Istri Gaib
Bab 4 : Dijodohkan
Hari ini, Haikal mendapat libur sehari dan ia berencana akan menghabiskan waktu bersama sang istri tercinta. Ia ingin mengajaknya jalan-jalan keluar. Akan tetapi, Maura sudah tak terlihat di rumah, ia sudah menghilang sejak bangun tidur.
“Ah, aku juga lupa mengabarinya kalau hari ini libur.” Haikal berdecak kesal sambil membuka pintu rumahnya, lalu duduk di teras sambil mengotak-atik ponsel, mengetik pesan untuk istrinya.
Bu Ida yang melihat putra bungsunya sedang bersantai seorang diri, langsung turun dari rumah dan menyebrangi jalan. Dengan tergopoh-gopoh, ia melangkah memasuki perkarangan rumah Haikal.

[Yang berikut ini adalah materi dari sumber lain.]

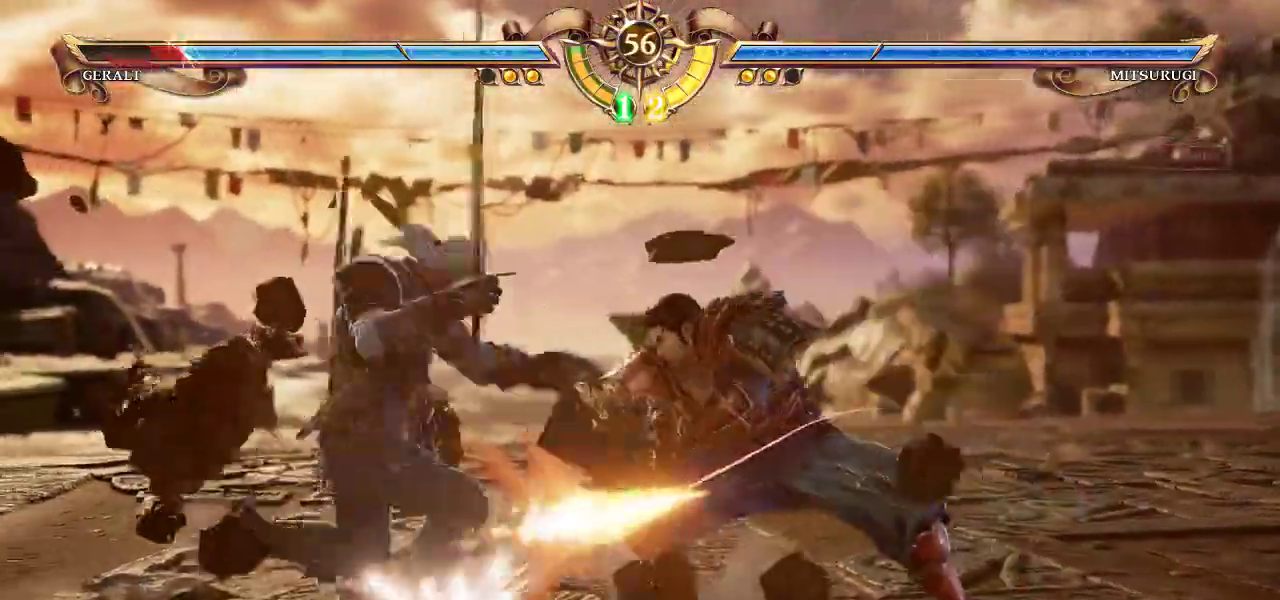
{"buttons": ["CROSS"], "left_stick": "center", "events": []}
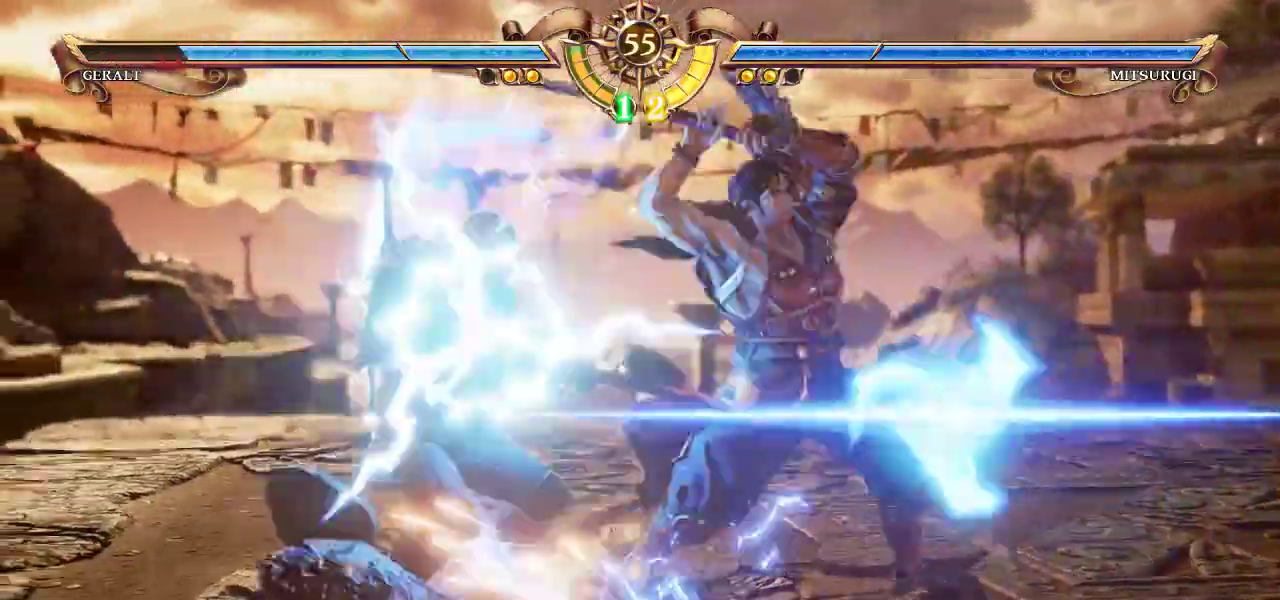
{"buttons": [], "left_stick": "up", "events": [[433, "CROSS", "up"], [483, "left_stick", "up"]]}
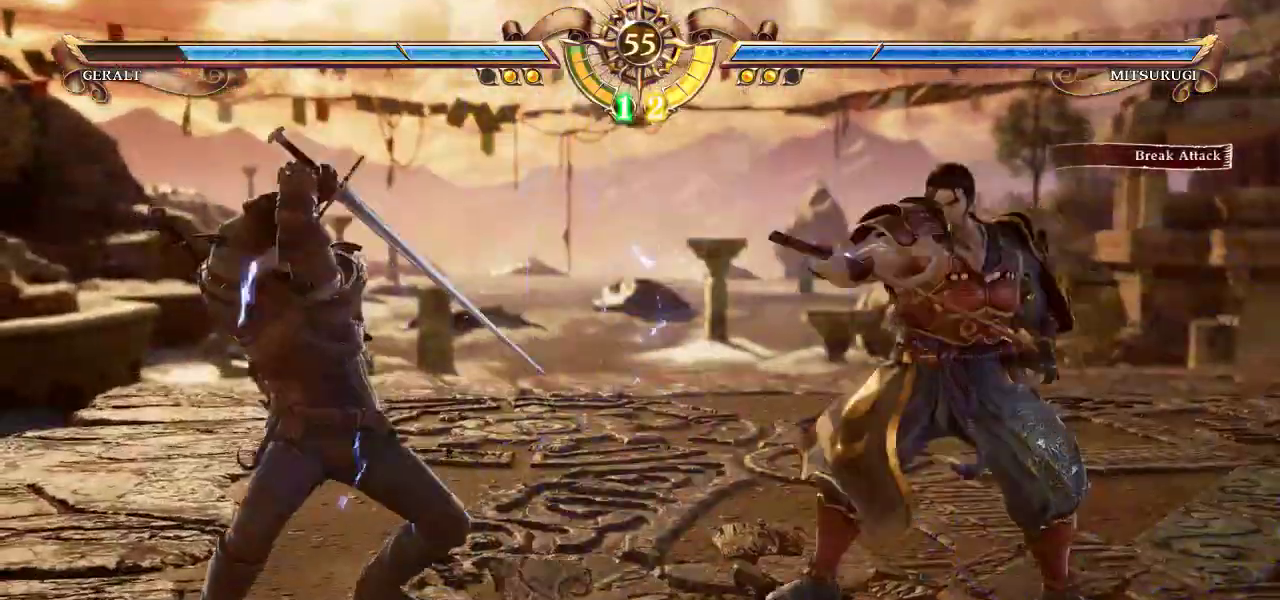
{"buttons": ["CROSS"], "left_stick": "center", "events": [[467, "CROSS", "down"], [483, "left_stick", "center"]]}
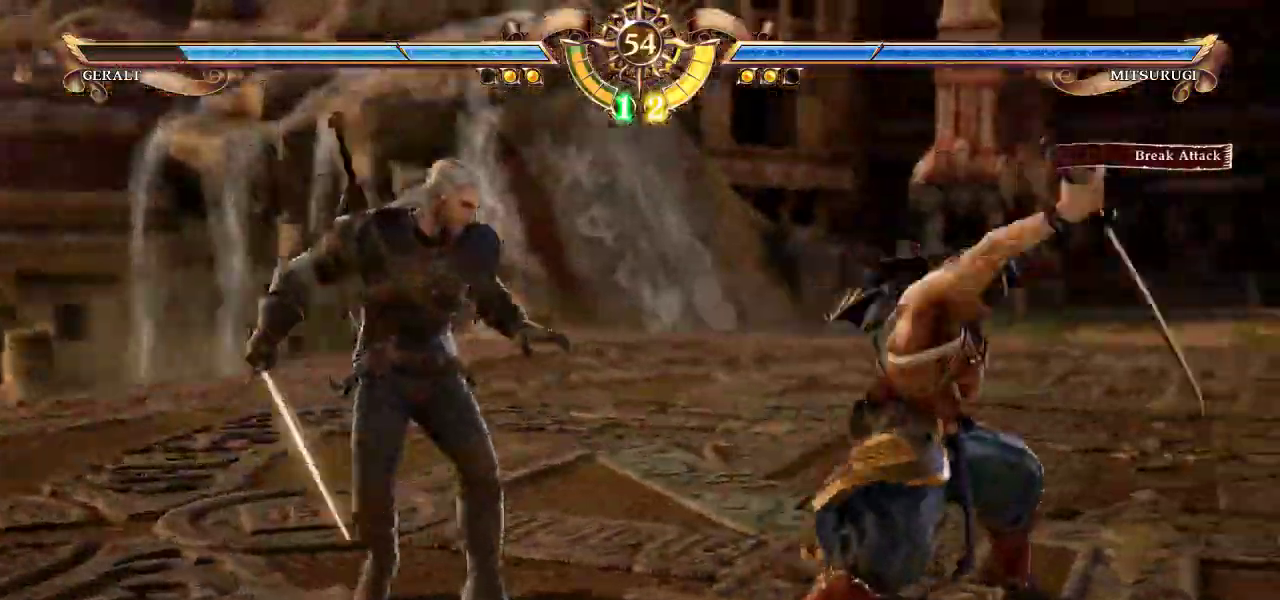
{"buttons": ["CROSS"], "left_stick": "center", "events": [[350, "CROSS", "up"], [350, "left_stick", "down"], [367, "SQUARE", "down"], [433, "SQUARE", "up"], [483, "CROSS", "down"], [500, "left_stick", "center"]]}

“Kal, gak kerja kamu hari ini?” tanya Bu Ida sambil duduk di samping Haikal.
“Dapat libur sehari, Bu,” jawab Haikal dengan tak mengalihkan pandangan dari ponsel di tangannya.

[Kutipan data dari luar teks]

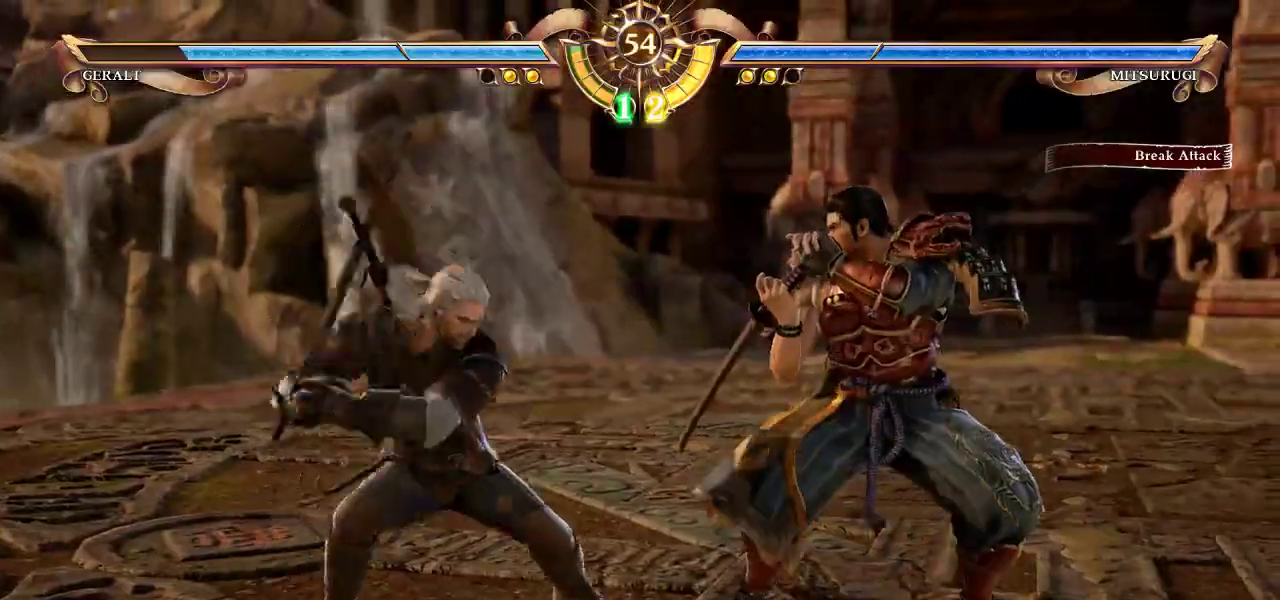
{"buttons": [], "left_stick": "center", "events": [[483, "CROSS", "up"]]}
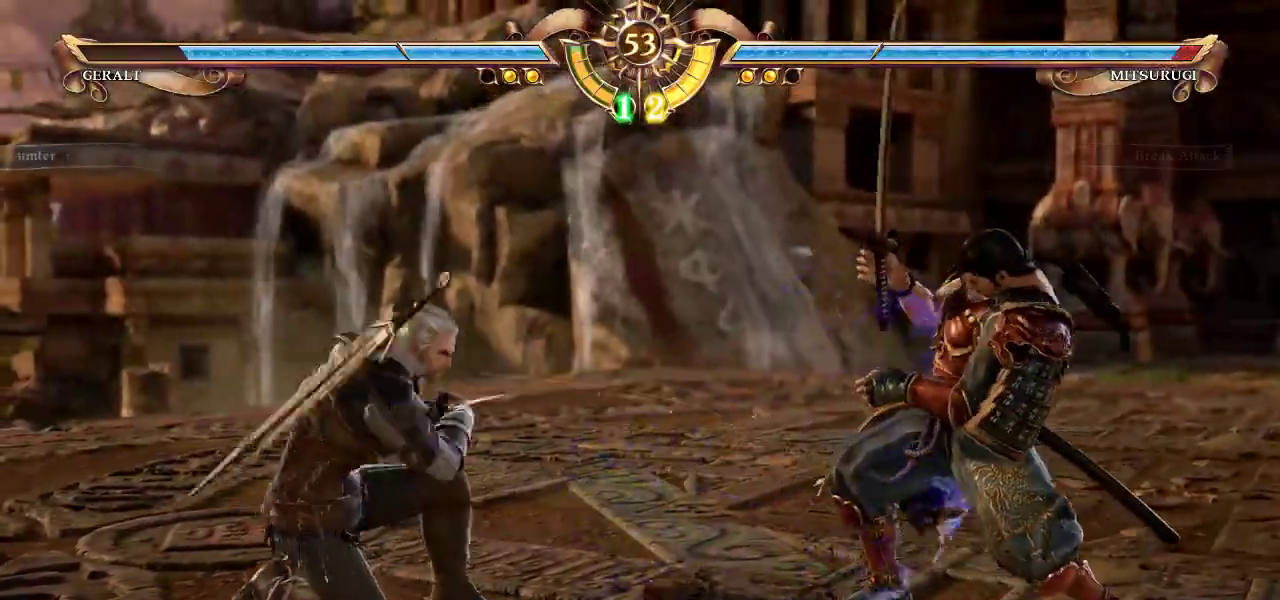
{"buttons": ["CROSS"], "left_stick": "center", "events": [[67, "TRIANGLE", "down"], [133, "TRIANGLE", "up"], [200, "TRIANGLE", "down"], [300, "TRIANGLE", "up"], [350, "CROSS", "down"]]}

“Nah, bagus kalau gitu. Segeralah bersiap, kamu temani ibu pergi ke rumah teman,” ujar Bu Ida sambil mengembangkan senyum, ia sudah merencanakan sesuatu untuk putra bungsunya itu.
“Teman yang mana sih, Bu, dan mau ngapain? Kenapa gak minta ditemani ama Mbak Henni saja?” tanya Haikal dengan tak bersemangat, sebab chat yang ia kirim ke sang istri tak terkirim.
“Mbak Hennimu lagi sibuk ngurusin dua anaknya yang lagi sekolah online. Ya sudah, Ibu ganti baju dulu,” ujar Bu Ida sambil membalikkan tubuh. “Oh iya, kita pakai motor Mbakmu saja, Ibu susah naik ke motormu yang gede itu,” sambung ibunya lagi.
Haikal lagi-lagi hanya melengos dan masuk ke dalam rumahnya, mengganti celana pendeknya dengan celana panjang lalu meraih jaket kulitnya.
Beberapa saat kemudian, kedua ibu dan anak itu sudah meluncur di jalanan. Bu Ida memegang pinggang putra bungsunya, jarang sekali ia bisa mengajaknya berjalan-jalan seperti sekarang semenjak Haikal menjadi petugas Damkar. Ketika bekerja sebagai ABK lebih lagi, mereka jarang sekali bertemu.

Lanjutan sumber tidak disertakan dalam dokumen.